A “Flip the Switch” Classroom Activity

Wheeler and Swords suggest that contrastive analysis will “help students uncover the systematic and detailed contrasts between the grammar of their home language and the grammar of the school dialect as a tool for learning [Standard English] more effectively”. The first step in this process allows students to distinguish between informal and formal patterns of language. Wheeler and Swords discuss several activities that might introduce students to the concept of formality Links Of London Silver Chain and that will eventually lead students to conscious code-switching. Inspired by their work, my graduate students and I have adapted their activities into a Flip the Switch (Wheeler and Swords 58) lesson that serves to introduce the study of language by asking students to consider their language use and to identify the differences between informal and formal English. Though Wheeler and Swords focus such lessons on culturally defined instances in which students demonstrate language patterns that confuse or conflate informal and formal English, we have expanded successfully this idea to the social adaptation of language into text speak.

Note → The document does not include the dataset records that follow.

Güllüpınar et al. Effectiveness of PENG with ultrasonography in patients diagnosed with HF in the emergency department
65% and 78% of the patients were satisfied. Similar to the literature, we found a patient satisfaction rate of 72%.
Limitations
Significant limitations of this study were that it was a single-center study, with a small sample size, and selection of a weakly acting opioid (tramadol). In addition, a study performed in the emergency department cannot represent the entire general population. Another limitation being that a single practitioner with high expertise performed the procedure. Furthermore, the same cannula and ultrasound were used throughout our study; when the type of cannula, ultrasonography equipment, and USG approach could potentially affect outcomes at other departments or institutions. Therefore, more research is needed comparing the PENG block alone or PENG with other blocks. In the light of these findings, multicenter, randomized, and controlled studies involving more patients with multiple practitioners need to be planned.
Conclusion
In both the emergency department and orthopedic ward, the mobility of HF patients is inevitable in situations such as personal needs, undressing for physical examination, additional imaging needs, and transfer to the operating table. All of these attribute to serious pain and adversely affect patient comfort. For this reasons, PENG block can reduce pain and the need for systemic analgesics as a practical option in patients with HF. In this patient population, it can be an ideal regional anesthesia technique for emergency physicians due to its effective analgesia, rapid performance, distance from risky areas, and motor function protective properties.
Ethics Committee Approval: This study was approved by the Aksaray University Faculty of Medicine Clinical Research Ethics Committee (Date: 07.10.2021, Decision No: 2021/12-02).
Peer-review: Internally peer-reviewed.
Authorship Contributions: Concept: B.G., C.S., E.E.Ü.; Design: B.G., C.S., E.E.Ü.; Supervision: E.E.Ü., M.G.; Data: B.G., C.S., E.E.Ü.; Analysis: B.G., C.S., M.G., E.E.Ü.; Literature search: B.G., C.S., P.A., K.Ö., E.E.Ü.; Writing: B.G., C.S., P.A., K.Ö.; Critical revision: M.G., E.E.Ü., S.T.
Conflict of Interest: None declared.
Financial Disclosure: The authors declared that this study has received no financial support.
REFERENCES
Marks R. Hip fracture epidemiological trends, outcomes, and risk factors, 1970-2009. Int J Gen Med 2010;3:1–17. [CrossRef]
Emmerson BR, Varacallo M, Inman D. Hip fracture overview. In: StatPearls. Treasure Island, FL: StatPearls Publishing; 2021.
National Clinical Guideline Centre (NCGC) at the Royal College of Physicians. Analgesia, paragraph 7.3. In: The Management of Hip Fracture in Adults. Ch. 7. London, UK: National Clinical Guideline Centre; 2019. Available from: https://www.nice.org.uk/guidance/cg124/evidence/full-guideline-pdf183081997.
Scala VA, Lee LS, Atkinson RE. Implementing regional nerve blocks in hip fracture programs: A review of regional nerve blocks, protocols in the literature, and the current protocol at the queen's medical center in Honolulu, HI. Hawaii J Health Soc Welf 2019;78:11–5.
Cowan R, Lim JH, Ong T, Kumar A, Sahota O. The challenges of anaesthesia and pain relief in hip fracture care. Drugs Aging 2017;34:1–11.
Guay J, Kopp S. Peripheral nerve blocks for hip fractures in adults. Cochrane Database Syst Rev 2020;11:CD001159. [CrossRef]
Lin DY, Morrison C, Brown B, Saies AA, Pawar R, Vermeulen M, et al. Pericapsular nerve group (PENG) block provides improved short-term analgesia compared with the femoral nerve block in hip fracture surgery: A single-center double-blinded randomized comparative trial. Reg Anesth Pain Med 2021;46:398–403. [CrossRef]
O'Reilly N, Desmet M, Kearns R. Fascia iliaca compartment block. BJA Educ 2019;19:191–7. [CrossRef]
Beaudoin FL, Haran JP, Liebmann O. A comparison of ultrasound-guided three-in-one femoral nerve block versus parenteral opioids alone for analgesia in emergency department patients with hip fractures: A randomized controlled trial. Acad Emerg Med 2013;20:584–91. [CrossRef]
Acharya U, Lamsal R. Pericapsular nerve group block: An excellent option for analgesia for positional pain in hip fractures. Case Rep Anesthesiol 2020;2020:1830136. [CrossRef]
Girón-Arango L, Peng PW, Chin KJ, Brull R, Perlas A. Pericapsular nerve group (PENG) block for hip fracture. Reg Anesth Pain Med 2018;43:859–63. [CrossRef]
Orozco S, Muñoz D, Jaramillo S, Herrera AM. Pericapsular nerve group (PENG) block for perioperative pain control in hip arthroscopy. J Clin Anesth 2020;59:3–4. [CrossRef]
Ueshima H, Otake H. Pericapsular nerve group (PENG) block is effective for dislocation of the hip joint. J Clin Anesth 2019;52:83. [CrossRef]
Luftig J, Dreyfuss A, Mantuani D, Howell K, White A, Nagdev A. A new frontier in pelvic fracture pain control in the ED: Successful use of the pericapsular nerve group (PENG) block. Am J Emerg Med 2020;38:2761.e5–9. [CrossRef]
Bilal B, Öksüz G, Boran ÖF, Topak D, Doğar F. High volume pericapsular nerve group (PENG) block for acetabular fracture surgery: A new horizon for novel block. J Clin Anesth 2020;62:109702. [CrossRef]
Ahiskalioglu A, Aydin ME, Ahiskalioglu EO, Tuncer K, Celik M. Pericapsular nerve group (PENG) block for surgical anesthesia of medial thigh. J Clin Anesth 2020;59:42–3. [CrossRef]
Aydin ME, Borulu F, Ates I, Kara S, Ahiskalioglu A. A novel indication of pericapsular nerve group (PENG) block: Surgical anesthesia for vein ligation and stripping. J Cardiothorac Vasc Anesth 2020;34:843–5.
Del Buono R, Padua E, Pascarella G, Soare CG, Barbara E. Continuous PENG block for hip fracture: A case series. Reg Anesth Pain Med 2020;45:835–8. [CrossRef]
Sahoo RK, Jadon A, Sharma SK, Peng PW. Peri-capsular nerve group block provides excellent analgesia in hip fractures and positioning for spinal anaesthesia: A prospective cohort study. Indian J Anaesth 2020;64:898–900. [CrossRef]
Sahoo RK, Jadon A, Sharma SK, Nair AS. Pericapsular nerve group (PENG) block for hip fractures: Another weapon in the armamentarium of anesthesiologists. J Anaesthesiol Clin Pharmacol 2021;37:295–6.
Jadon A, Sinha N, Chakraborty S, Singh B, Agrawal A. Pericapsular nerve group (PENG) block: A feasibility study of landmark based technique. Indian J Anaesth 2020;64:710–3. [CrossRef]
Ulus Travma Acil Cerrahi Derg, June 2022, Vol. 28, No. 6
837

To begin the Flip the Switch lesson, teachers ask students to identify settings in which they communicate (e.g., school, church, playground) or individuals with whom they converse (e.g., parents, friends, teachers). After the class has created a comprehensive list of these settings, the teacher, with student input, selects four distinct communication situations. The four categories might include class-room with teacher, MySpace with friend, lunchroom with friend, at home with parent.

Beginning with the first category, the class translates a teacher-created sentence into each of the four settings. For example, the teacher might offer the following: “Hello. How is your day?”
Students identify which, if any, of the categories best fits this utterance. In this case, they might list it under “classroom with teacher.” Then the class translates it into the other situations. For in-stance, the same utterance in the lunchroom might become, “You, what’s up?” At home students might say to a parent, “Hi, Mom, how’s your day going?” Inevitably, when students translate the sentence for a digital communication, they will use text speak, such as, “Hey . . . how r u?”

Once the translations have been written for students to see, the teacher can guide a discussion about the similarities and differences among them. Students might note the more formal tone taken in the classroom and the informal tone used among friends. They might argue that they would use the same language with their parents as with their friends, and this debate will open other points of discussion about contextual use of language.

After the whole-class discussion, the teacher divides students into groups of three to four to conduct the activity again. Each group creates one utterance that might be used in one of the social situations and then translates it to the other three settings. They can share these sentences with the entire Links Of London Earrings class by writing them on the board under the appropriate categories for the rest of the class to see.

A final step to the activity is to have individual students write a sentence in the appropriate language of one of the categories. As individuals read their sentences aloud, the teacher calls on the rest of the class to “flip the switch” to the other categories. The teacher should increase the pace of calling for students to “flip the switch” as the activity continues, helping them to quickly, yet consciously, and code switch.